(Dataset records)
-- -- --
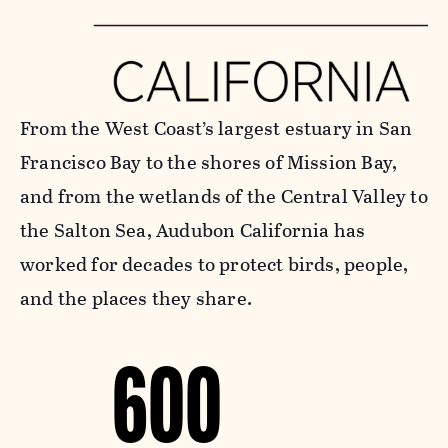
From the West Coast’s largest estuary in San
Francisco Bay to the shores of Mission Bay,
and from the wetlands of the Central Valley to
the Salton Sea, Audubon California has
worked for decades to protect birds, people,
and the places they share.
600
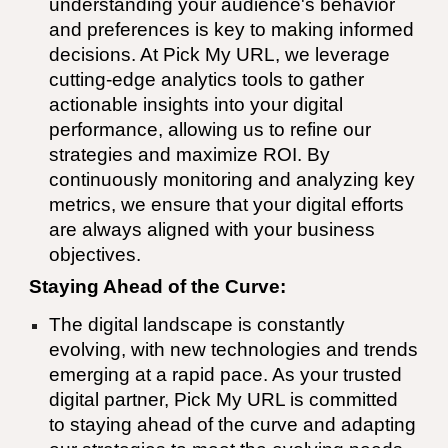
understanding your audience's behavior
and preferences is key to making informed
decisions. At Pick My URL, we leverage
cutting-edge analytics tools to gather
actionable insights into your digital
performance, allowing us to refine our
strategies and maximize ROI. By
continuously monitoring and analyzing key
metrics, we ensure that your digital efforts
are always aligned with your business
objectives.
Staying Ahead of the Curve:
The digital landscape is constantly
evolving, with new technologies and trends
emerging at a rapid pace. As your trusted
digital partner, Pick My URL is committed
to staying ahead of the curve and adapting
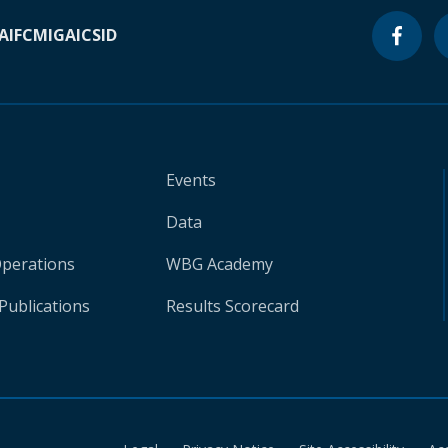
A
IFC
MIGA
ICSID
Events
Data
Operations
WBG Academy
Publications
Results Scorecard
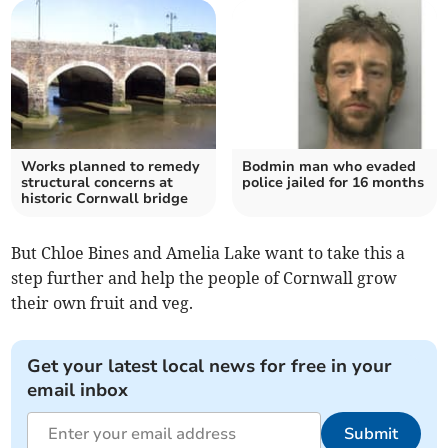
Works planned to remedy
Bodmin man who evaded
structural concerns at
police jailed for 16 months
historic Cornwall bridge
But Chloe Bines and Amelia Lake want to take this a
step further and help the people of Cornwall grow
their own fruit and veg.
Get your latest local news for free in your
email inbox
Submit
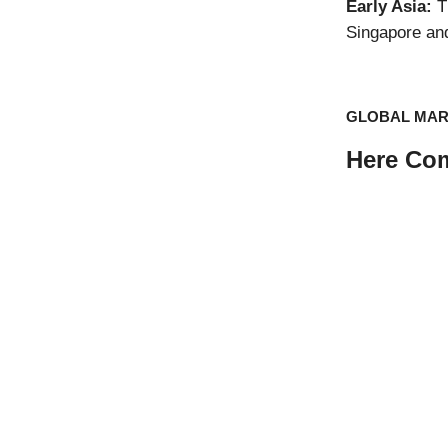
Early Asia:
Th
Singapore an
GLOBAL MA
Here Com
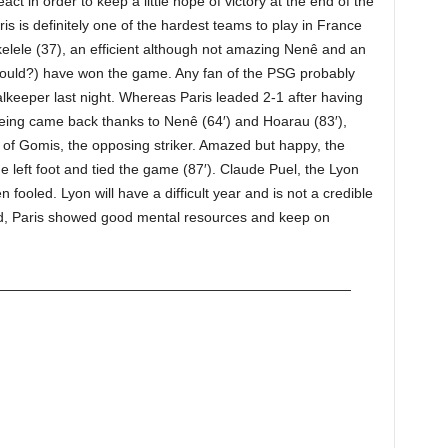
act in order to keep a little hope of victory at the end of the
ris is definitely one of the hardest teams to play in France
elele (37), an efficient although not amazing Nenê and an
hould?) have won the game. Any fan of the PSG probably
keeper last night. Whereas Paris leaded 2-1 after having
eing came back thanks to Nenê (64′) and Hoarau (83′),
 of Gomis, the opposing striker. Amazed but happy, the
he left foot and tied the game (87′). Claude Puel, the Lyon
fooled. Lyon will have a difficult year and is not a credible
nd, Paris showed good mental resources and keep on
——————————————————————————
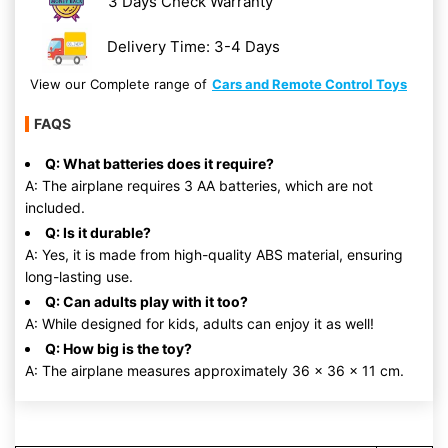
3 Days Check Warranty
Delivery Time: 3-4 Days
View our Complete range of
Cars and Remote Control Toys
FAQS
Q: What batteries does it require?
A: The airplane requires 3 AA batteries, which are not
included.
Q: Is it durable?
A: Yes, it is made from high-quality ABS material, ensuring
long-lasting use.
Q: Can adults play with it too?
A: While designed for kids, adults can enjoy it as well!
Q: How big is the toy?
A: The airplane measures approximately 36 x 36 x 11 cm.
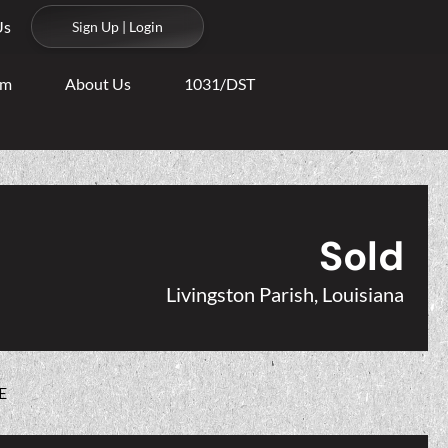
Us
Sign Up | Login
am
About Us
1031/DST
Sold
Livingston Parish, Louisiana
E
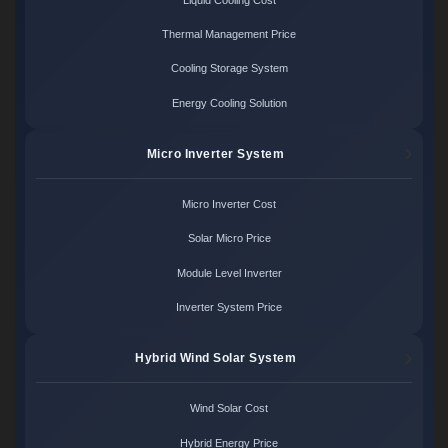
Thermal Management Price
Cooling Storage System
Energy Cooling Solution
Micro Inverter System
Micro Inverter Cost
Solar Micro Price
Module Level Inverter
Inverter System Price
Hybrid Wind Solar System
Wind Solar Cost
Hybrid Energy Price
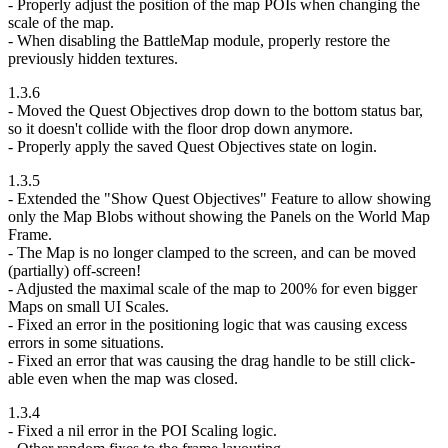
- Properly adjust the position of the map POIs when changing the
scale of the map.
- When disabling the BattleMap module, properly restore the
previously hidden textures.
1.3.6
- Moved the Quest Objectives drop down to the bottom status bar,
so it doesn't collide with the floor drop down anymore.
- Properly apply the saved Quest Objectives state on login.
1.3.5
- Extended the "Show Quest Objectives" Feature to allow showing
only the Map Blobs without showing the Panels on the World Map
Frame.
- The Map is no longer clamped to the screen, and can be moved
(partially) off-screen!
- Adjusted the maximal scale of the map to 200% for even bigger
Maps on small UI Scales.
- Fixed an error in the positioning logic that was causing excess
errors in some situations.
- Fixed an error that was causing the drag handle to be still click-
able even when the map was closed.
1.3.4
- Fixed a nil error in the POI Scaling logic.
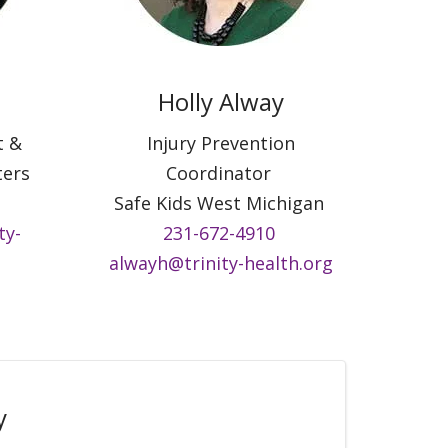
Holly Alway
t &
Injury Prevention
ters
Coordinator
Safe Kids West Michigan
ty-
231-672-4910
alwayh@trinity-health.org
y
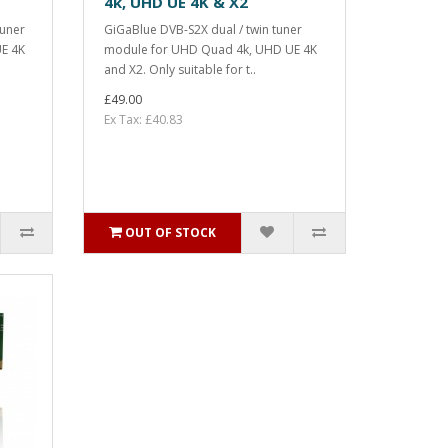
4k, UHD UE 4K & X2
tuner
GiGaBlue DVB-S2X dual / twin tuner
E 4K
module for UHD Quad 4k, UHD UE 4K
and X2. Only suitable for t..
£49.00
Ex Tax: £40.83
OUT OF STOCK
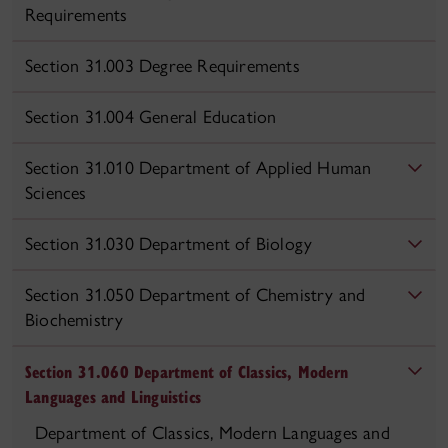
Requirements
Section 31.003 Degree Requirements
Section 31.004 General Education
Section 31.010 Department of Applied Human
Sciences
Section 31.030 Department of Biology
Section 31.050 Department of Chemistry and
Biochemistry
Section 31.060 Department of Classics, Modern
Languages and Linguistics
Department of Classics, Modern Languages and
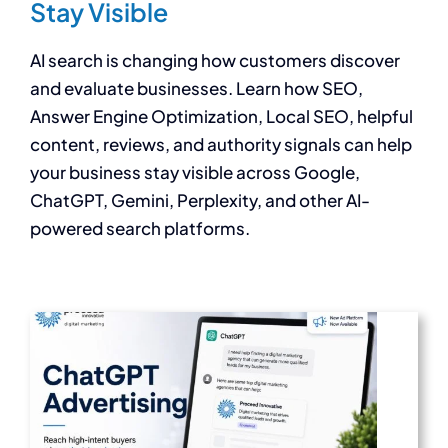
Stay Visible
AI search is changing how customers discover
and evaluate businesses. Learn how SEO,
Answer Engine Optimization, Local SEO, helpful
content, reviews, and authority signals can help
your business stay visible across Google,
ChatGPT, Gemini, Perplexity, and other AI-
powered search platforms.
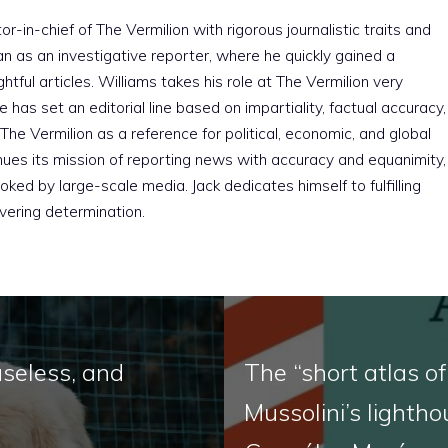
r-in-chief of The Vermilion with rigorous journalistic traits and
an as an investigative reporter, where he quickly gained a
htful articles. Williams takes his role at The Vermilion very
e has set an editorial line based on impartiality, factual accuracy,
The Vermilion as a reference for political, economic, and global
nues its mission of reporting news with accuracy and equanimity,
ked by large-scale media. Jack dedicates himself to fulfilling
vering determination.
useless, and
The “short atlas of
Mussolini’s lightho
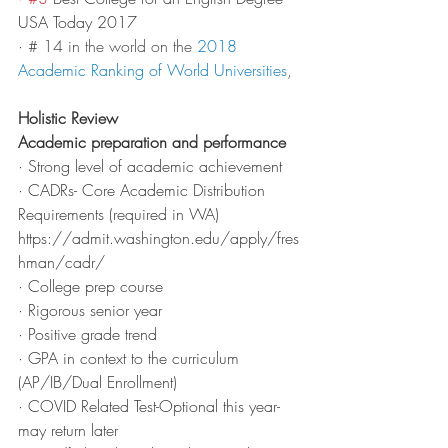
USA Today 2017
· 
# 14 in the world on the 
2018 
Academic Ranking of World Universities
,
Holistic Review
Academic preparation and performance
· Strong level of academic achievement
· CADRs- Core Academic Distribution 
Requirements (required in WA) 
https://admit.washington.edu/apply/fres
hman/cadr/ 
· College prep course
· Rigorous senior year
· Positive grade trend
· GPA in context to the curriculum 
(AP/IB/Dual Enrollment)
· COVID Related Test-Optional this year-
may return later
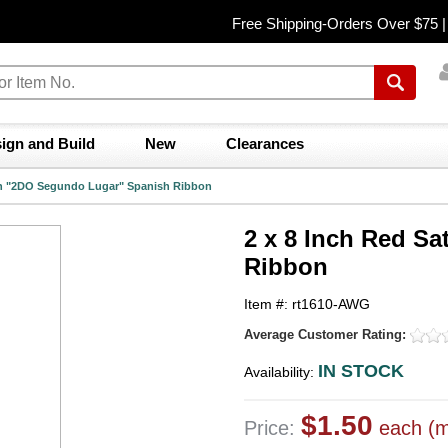
Free Shipping-Orders Over $75 
ign and Build
New
Clearances
tin "2DO Segundo Lugar" Spanish Ribbon
2 x 8 Inch Red S
Ribbon
Item #: rt1610-AWG
Average Customer Rating:
IN STOCK
Availability:
$1.50
Price:
each (m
-- -- --
Check the lines above and copy each one that includes "causing".

▶ **Reply to the exercise**
- Fixed an error in the positioning logic that was causing excess
- Fixed an error that was causing the drag handle to be still click-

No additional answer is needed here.